Francisco espera que este documento pueda orientar la reflexión, el diálogo y la praxis pastoral en vista de una inculturación de la doctrina. Esta última, de hecho, aunque siendo “una” puede ser diversa y lícitamente interpretada de acuerdo a las culturas y las tradiciones. ¿No ha Cristo predicado en cambio unus baptísma y una fides a fin de que todos estuviésemos bajo el mismo unus Dóminus? Nada extraño a nuestros oídos: estamos habituados a esta extraña y heterodoxa eclesiología de Francisco para quien la Iglesia es un poliedro con varias caras, todas diversamente distantes del centro, pero todas con identidad propia.

La fe ya no es “santa”, que está “disuelta por el mundo de las pasiones y de la materialidad”: la Iglesia ha indoctrinado el Evangelio.

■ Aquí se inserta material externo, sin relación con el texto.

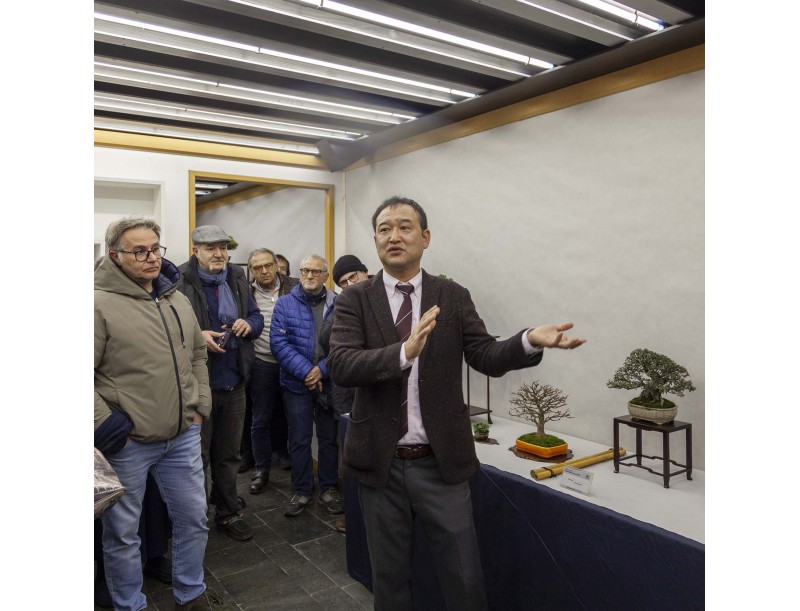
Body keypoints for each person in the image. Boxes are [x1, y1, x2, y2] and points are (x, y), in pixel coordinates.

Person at [327, 196, 586, 610]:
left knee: (464, 579)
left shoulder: (451, 294)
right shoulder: (355, 298)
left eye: (405, 227)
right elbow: (341, 364)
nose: (394, 236)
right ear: (376, 240)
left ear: (425, 237)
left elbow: (484, 355)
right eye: (384, 229)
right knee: (389, 583)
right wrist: (403, 352)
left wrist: (527, 340)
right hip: (381, 463)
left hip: (440, 462)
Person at [95, 216, 229, 610]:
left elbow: (197, 354)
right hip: (128, 444)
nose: (151, 257)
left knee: (193, 520)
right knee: (122, 535)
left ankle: (190, 592)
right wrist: (108, 424)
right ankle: (128, 603)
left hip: (182, 435)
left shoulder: (175, 296)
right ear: (116, 256)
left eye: (156, 248)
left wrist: (199, 406)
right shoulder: (96, 302)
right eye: (140, 251)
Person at [177, 225, 264, 542]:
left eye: (223, 248)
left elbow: (257, 319)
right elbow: (167, 330)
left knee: (228, 457)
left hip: (234, 382)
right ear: (196, 250)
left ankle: (227, 513)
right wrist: (197, 337)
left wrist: (248, 323)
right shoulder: (179, 282)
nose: (219, 254)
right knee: (196, 460)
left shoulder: (237, 279)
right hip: (197, 389)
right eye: (211, 248)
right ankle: (195, 521)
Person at [270, 255, 343, 517]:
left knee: (328, 440)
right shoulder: (284, 304)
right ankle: (301, 490)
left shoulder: (339, 303)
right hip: (296, 384)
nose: (309, 276)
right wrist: (307, 372)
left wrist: (321, 370)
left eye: (316, 271)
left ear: (325, 275)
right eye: (305, 271)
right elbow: (279, 345)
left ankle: (328, 489)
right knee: (299, 439)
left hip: (328, 384)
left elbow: (343, 345)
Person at [319, 254, 372, 534]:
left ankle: (375, 518)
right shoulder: (343, 303)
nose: (350, 284)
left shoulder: (386, 298)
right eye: (343, 282)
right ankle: (354, 516)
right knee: (350, 458)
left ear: (367, 273)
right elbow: (326, 338)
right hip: (347, 396)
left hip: (379, 393)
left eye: (354, 277)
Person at [246, 248, 299, 494]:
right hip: (262, 362)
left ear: (277, 265)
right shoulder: (244, 292)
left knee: (295, 417)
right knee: (260, 419)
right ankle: (262, 470)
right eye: (258, 267)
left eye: (268, 265)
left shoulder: (296, 287)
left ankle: (298, 470)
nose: (264, 271)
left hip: (294, 363)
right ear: (251, 270)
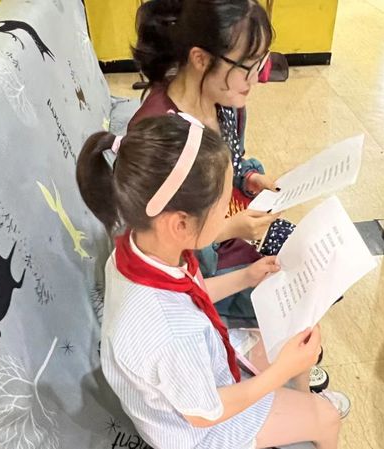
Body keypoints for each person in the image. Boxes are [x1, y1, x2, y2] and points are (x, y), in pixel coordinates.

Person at [76, 114, 347, 448]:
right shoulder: (170, 331)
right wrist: (281, 372)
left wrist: (245, 276)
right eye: (222, 206)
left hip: (196, 377)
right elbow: (205, 414)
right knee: (328, 417)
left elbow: (191, 292)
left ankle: (301, 407)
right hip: (198, 432)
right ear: (180, 224)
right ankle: (309, 414)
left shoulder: (136, 249)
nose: (230, 214)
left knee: (295, 334)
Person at [128, 0, 295, 321]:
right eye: (247, 67)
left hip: (228, 232)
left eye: (261, 64)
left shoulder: (225, 102)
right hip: (194, 267)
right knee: (291, 293)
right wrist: (229, 228)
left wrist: (249, 178)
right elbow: (158, 240)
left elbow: (233, 159)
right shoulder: (160, 135)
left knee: (312, 257)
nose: (256, 80)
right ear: (200, 59)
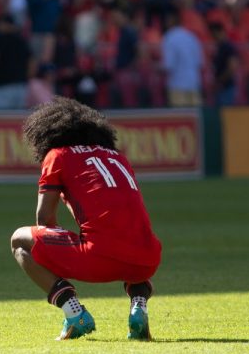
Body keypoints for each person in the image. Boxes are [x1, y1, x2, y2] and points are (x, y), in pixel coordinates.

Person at [11, 97, 162, 340]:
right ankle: (139, 306)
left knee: (19, 240)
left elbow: (44, 218)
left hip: (99, 256)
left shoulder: (58, 155)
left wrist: (58, 250)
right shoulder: (117, 157)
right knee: (132, 241)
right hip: (147, 259)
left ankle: (73, 313)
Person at [0, 15, 32, 109]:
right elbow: (32, 62)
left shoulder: (0, 39)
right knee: (18, 121)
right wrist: (25, 77)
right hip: (21, 87)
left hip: (1, 87)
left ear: (4, 24)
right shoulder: (22, 40)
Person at [161, 12, 203, 107]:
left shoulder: (169, 37)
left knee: (181, 117)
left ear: (171, 22)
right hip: (194, 83)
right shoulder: (192, 37)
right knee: (194, 116)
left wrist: (156, 68)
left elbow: (168, 65)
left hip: (177, 85)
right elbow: (199, 62)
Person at [210, 22, 238, 106]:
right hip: (221, 88)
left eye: (215, 35)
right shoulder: (219, 48)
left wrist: (220, 81)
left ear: (221, 32)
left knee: (225, 111)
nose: (214, 38)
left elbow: (232, 67)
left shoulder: (228, 47)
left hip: (226, 87)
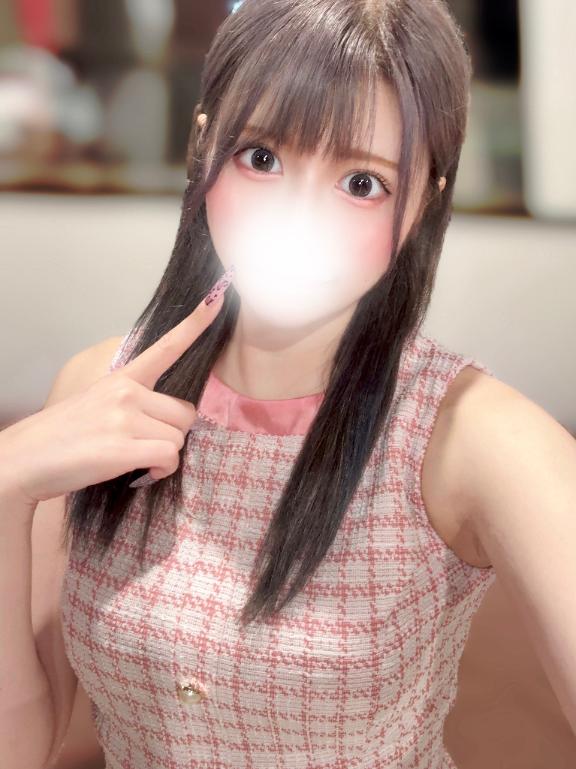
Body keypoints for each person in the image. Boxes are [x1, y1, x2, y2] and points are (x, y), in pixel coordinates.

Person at [2, 1, 575, 767]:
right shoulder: (96, 390)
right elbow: (19, 745)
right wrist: (6, 485)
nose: (298, 214)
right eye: (262, 157)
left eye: (362, 182)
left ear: (426, 199)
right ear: (203, 143)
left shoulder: (474, 435)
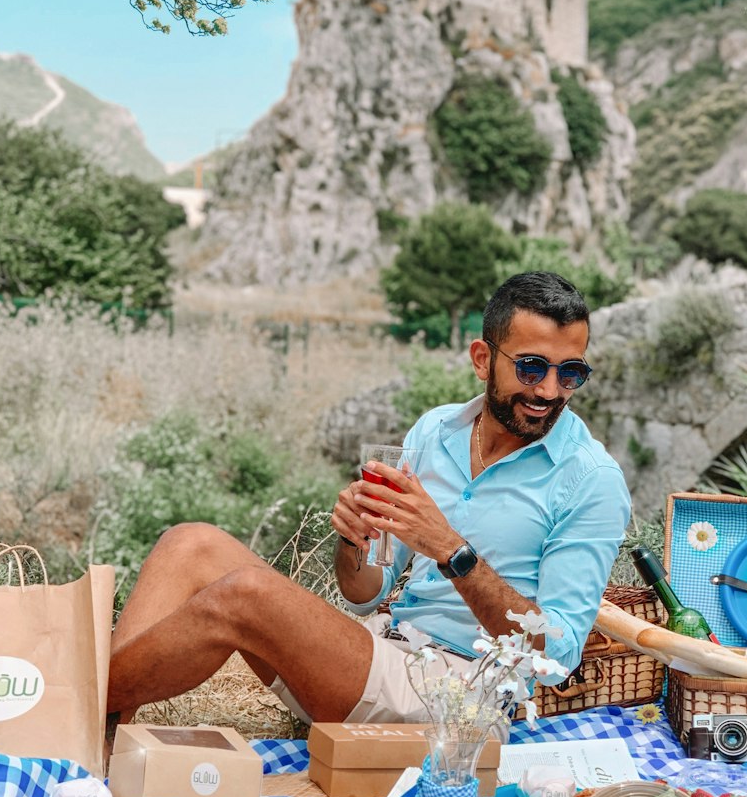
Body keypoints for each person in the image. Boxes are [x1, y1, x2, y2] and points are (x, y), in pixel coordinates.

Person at [107, 270, 630, 727]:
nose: (549, 391)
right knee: (189, 543)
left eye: (571, 374)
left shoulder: (591, 480)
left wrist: (453, 551)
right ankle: (99, 725)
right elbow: (365, 593)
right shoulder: (436, 431)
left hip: (462, 693)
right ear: (482, 359)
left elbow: (557, 656)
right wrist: (353, 540)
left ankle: (68, 703)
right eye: (533, 368)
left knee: (245, 593)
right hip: (384, 651)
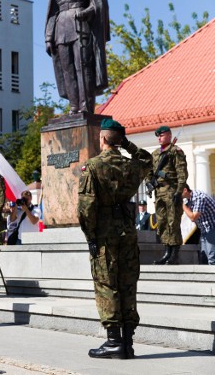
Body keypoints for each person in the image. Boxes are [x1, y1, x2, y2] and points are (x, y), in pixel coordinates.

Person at [78, 119, 152, 359]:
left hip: (105, 234)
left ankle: (113, 342)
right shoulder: (130, 165)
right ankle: (128, 343)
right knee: (128, 283)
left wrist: (90, 236)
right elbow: (148, 161)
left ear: (102, 139)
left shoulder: (93, 166)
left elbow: (86, 207)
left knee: (106, 285)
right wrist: (127, 145)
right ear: (119, 140)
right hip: (128, 232)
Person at [45, 0, 110, 114]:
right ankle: (74, 106)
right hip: (61, 30)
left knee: (83, 68)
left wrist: (85, 13)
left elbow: (98, 5)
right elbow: (52, 13)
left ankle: (86, 106)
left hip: (81, 28)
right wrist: (48, 37)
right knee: (67, 70)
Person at [145, 125, 188, 265]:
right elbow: (149, 171)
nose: (159, 138)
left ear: (169, 136)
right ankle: (166, 252)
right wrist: (149, 182)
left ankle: (174, 254)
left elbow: (182, 174)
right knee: (162, 223)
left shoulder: (176, 151)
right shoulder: (155, 154)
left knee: (172, 222)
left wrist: (178, 192)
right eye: (158, 136)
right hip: (159, 193)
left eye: (162, 135)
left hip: (171, 192)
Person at [181, 185, 215, 265]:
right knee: (204, 258)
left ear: (185, 190)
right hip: (204, 230)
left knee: (212, 259)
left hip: (212, 228)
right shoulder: (188, 200)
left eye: (179, 192)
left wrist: (183, 206)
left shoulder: (199, 197)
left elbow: (193, 217)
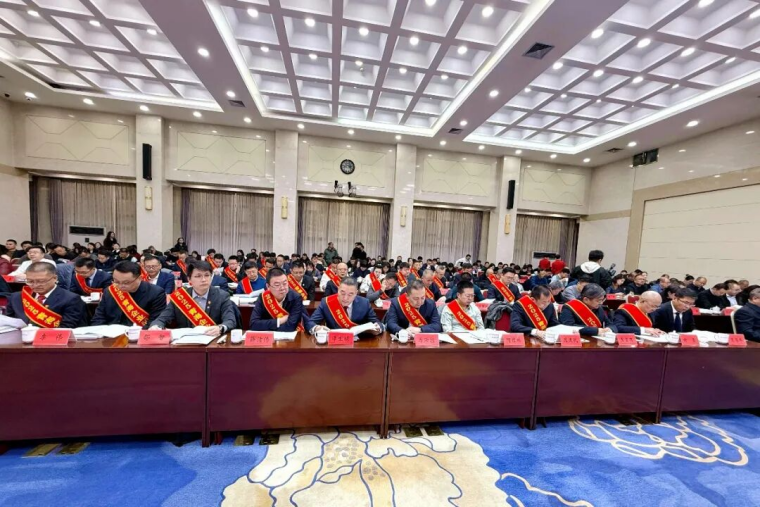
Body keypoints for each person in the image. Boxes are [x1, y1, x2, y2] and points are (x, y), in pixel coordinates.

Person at [149, 261, 236, 336]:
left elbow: (230, 320)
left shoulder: (222, 296)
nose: (203, 279)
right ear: (189, 279)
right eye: (198, 276)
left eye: (207, 275)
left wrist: (220, 328)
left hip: (213, 340)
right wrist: (156, 326)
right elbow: (162, 318)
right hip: (185, 342)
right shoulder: (180, 296)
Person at [5, 262, 88, 328]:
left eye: (41, 281)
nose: (35, 285)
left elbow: (67, 327)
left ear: (55, 278)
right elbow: (8, 324)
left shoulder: (71, 299)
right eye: (30, 281)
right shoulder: (16, 297)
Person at [91, 261, 167, 327]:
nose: (120, 286)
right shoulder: (109, 291)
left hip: (137, 334)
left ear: (139, 278)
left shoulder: (156, 293)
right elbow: (99, 317)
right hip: (109, 334)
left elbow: (155, 322)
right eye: (116, 281)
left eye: (126, 282)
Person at [308, 278, 382, 335]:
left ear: (356, 293)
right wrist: (317, 328)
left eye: (350, 294)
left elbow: (376, 322)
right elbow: (310, 322)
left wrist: (378, 328)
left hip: (358, 343)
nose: (345, 298)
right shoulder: (327, 302)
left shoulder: (364, 303)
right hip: (333, 342)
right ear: (338, 290)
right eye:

El segundo capítulo se abre con la enunciación del segundo axioma de la teología de Francisco: si el tiempo es superior al espacio, la realidad es superior a la idea. Mientras que del primero no es dada alguna explicación, remitiendo al lector a los sus escritos precedentes, el segondo axioma viene motivado: según una suerte de Hegelismo, se afirma que las llamadas del Espíritu Santo resuenan también en los acontecimientos mismos de la historia y solo en este modo la Iglesia puede ser guiada a una comprensión más profunda del inagotable misterio del matrimonio y de la familia. Si por un lado la crisis del matrimonio reside en los imperantes empellones del secularismo y del individualismo –por él justamente condenados-, no menos culpable es la Iglesia, la cual es llamada a una autocríticaTenemos que ser humildes y realistas, para reconocer que a veces nuestro modo de presentar las convicciones cristianas, y la forma de tratar a las personas, han ayudado a provocar lo que hoy lamentamos, escribe Francisco. La Iglesia ha presentado un ideal de familia demasiado abstracto y esta idealización ha vuelto al matrimonio poco atrayente. Otra culpa de la Iglesia es haber apreciado poco la conciencia de los fieles, que muchas veces responden lo mejor posible al Evangelio en medio de sus límites. La Iglesia antes de él ha perdido la compasiva cercanía que Jesús ha mostrado ante la adúltera y la samaritana.
  
La fe no es más “católica y apostólica”: el fiel es al tiempo et peccátor et justus.
En casi ocho capítulos, Francisco se esfuerza en describir cuán complejo es lo “real”, pero con el único objetivo de valorar su tesis de fondo. Es mezquino detenerse sólo a considerar si el obrar de una persona responde o no a una ley o norma general, porque eso no basta para discernir y asegurar una plena fidelidad a Dios en la existencia concreta de un ser humano. Las normas generales ­–o sea, la Ley de Dios- no pueden abarcar absolutamente todas las situaciones particulares. Por esto, Francisco propone el único camino transitable: la Iglesia tiene una sólida reflexión sobre los condicionamientos o factores atenuantes, los cuales es bueno tener en cuenta. ¡Estas son las exigencias del Evangelio en los tiempos actuales! En virtud de esto, no es más posible decir que quien vive en objetivo contraste con el querer de Dios no posee la gracia santificante. Algo aberrante y contrario a la doctrina: como recita el Catecismo, El pecado disminuye la Gracia Santificante. No es igualmente mezquino redescubrir en estas palabras de Francisco una semejanza con la doctrina protestante que Lutero compendió en la frase pecca fórtiter, sed crede fórtius. Para Lutero, de hecho, el fiel es et peccátor et justus: la Gracia de Cristo no obraría tan a fondo para “convertir” el pecado, sino que se detendría superficialmente sólo a recubrirlo. Sólo así el hombre será justificado.
    
Esta es la nueva y descabellada régula fídei, el hilo conductor de toda la obra subvertora de Francisco, el espíritu que mueve sus pasos y la ruta suicida que toda la Iglesia está siguiendo.
 
Nosotros no tenemos el mismo temple y la misma santidad del Cardenal Fisher, ni el mismo coraje a inclinar la cabeza bajo la hoz.
  
No nos queda más que llorar.
  
Doblad las campanas a muerto, pues, y gritad: “¡Es muerta la fe, y con ella todos nosotros!”